- _What needs to be done_:
Copy each of the following lines verbatim, preserving every character and the original order.
[Begin Material for this exercise]
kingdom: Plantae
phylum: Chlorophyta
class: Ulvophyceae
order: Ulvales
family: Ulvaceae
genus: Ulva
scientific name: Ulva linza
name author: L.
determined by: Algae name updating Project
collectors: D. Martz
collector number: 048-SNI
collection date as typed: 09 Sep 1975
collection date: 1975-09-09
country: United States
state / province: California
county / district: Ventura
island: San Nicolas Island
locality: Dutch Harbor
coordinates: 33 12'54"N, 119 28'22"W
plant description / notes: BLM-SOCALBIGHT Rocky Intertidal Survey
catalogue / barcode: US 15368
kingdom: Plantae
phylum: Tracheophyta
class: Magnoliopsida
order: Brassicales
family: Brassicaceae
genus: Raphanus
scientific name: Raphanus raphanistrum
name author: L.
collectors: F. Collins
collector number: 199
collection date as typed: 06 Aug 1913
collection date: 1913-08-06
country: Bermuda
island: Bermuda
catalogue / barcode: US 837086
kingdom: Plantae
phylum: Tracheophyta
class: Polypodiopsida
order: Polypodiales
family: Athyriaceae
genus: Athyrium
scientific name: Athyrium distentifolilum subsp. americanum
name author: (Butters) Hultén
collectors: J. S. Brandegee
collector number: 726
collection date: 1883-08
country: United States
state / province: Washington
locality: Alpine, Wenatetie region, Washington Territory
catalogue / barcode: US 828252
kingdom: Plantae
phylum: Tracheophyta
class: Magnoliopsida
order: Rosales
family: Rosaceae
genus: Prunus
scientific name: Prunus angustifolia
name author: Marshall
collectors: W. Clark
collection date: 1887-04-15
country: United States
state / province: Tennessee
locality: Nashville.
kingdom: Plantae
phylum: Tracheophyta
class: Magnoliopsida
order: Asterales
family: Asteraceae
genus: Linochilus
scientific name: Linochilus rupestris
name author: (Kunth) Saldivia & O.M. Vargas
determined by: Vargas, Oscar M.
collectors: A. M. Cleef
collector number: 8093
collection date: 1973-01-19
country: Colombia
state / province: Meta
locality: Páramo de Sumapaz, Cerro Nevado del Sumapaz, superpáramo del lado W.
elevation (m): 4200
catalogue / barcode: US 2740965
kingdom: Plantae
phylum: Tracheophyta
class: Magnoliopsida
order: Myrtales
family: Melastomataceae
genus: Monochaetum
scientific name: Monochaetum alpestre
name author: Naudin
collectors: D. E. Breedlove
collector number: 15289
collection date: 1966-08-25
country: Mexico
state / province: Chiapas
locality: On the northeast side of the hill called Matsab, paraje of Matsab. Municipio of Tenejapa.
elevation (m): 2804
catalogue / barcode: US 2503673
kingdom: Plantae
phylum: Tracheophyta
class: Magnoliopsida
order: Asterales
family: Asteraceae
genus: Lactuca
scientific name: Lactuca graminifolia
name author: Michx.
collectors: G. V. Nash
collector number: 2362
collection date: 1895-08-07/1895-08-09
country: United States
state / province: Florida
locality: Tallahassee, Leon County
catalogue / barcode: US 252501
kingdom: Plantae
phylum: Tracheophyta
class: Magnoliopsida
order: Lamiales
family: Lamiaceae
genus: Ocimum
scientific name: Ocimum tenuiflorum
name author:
[End Material for this exercise]
- _Expected answer_:
kingdom: Plantae
phylum: Chlorophyta
class: Ulvophyceae
order: Ulvales
family: Ulvaceae
genus: Ulva
scientific name: Ulva linza
name author: L.
determined by: Algae name updating Project
collectors: D. Martz
collector number: 048-SNI
collection date as typed: 09 Sep 1975
collection date: 1975-09-09
country: United States
state / province: California
county / district: Ventura
island: San Nicolas Island
locality: Dutch Harbor
coordinates: 33 12'54"N, 119 28'22"W
plant description / notes: BLM-SOCALBIGHT Rocky Intertidal Survey
catalogue / barcode: US 15368
kingdom: Plantae
phylum: Tracheophyta
class: Magnoliopsida
order: Brassicales
family: Brassicaceae
genus: Raphanus
scientific name: Raphanus raphanistrum
name author: L.
collectors: F. Collins
collector number: 199
collection date as typed: 06 Aug 1913
collection date: 1913-08-06
country: Bermuda
island: Bermuda
catalogue / barcode: US 837086
kingdom: Plantae
phylum: Tracheophyta
class: Polypodiopsida
order: Polypodiales
family: Athyriaceae
genus: Athyrium
scientific name: Athyrium distentifolilum subsp. americanum
name author: (Butters) Hultén
collectors: J. S. Brandegee
collector number: 726
collection date: 1883-08
country: United States
state / province: Washington
locality: Alpine, Wenatetie region, Washington Territory
catalogue / barcode: US 828252
kingdom: Plantae
phylum: Tracheophyta
class: Magnoliopsida
order: Rosales
family: Rosaceae
genus: Prunus
scientific name: Prunus angustifolia
name author: Marshall
collectors: W. Clark
collection date: 1887-04-15
country: United States
state / province: Tennessee
locality: Nashville.
kingdom: Plantae
phylum: Tracheophyta
class: Magnoliopsida
order: Asterales
family: Asteraceae
genus: Linochilus
scientific name: Linochilus rupestris
name author: (Kunth) Saldivia & O.M. Vargas
determined by: Vargas, Oscar M.
collectors: A. M. Cleef
collector number: 8093
collection date: 1973-01-19
country: Colombia
state / province: Meta
locality: Páramo de Sumapaz, Cerro Nevado del Sumapaz, superpáramo del lado W.
elevation (m): 4200
catalogue / barcode: US 2740965
kingdom: Plantae
phylum: Tracheophyta
class: Magnoliopsida
order: Myrtales
family: Melastomataceae
genus: Monochaetum
scientific name: Monochaetum alpestre
name author: Naudin
collectors: D. E. Breedlove
collector number: 15289
collection date: 1966-08-25
country: Mexico
state / province: Chiapas
locality: On the northeast side of the hill called Matsab, paraje of Matsab. Municipio of Tenejapa.
elevation (m): 2804
catalogue / barcode: US 2503673
kingdom: Plantae
phylum: Tracheophyta
class: Magnoliopsida
order: Asterales
family: Asteraceae
genus: Lactuca
scientific name: Lactuca graminifolia
name author: Michx.
collectors: G. V. Nash
collector number: 2362
collection date: 1895-08-07/1895-08-09
country: United States
state / province: Florida
locality: Tallahassee, Leon County
catalogue / barcode: US 252501
kingdom: Plantae
phylum: Tracheophyta
class: Magnoliopsida
order: Lamiales
family: Lamiaceae
genus: Ocimum
scientific name: Ocimum tenuiflorum
name author:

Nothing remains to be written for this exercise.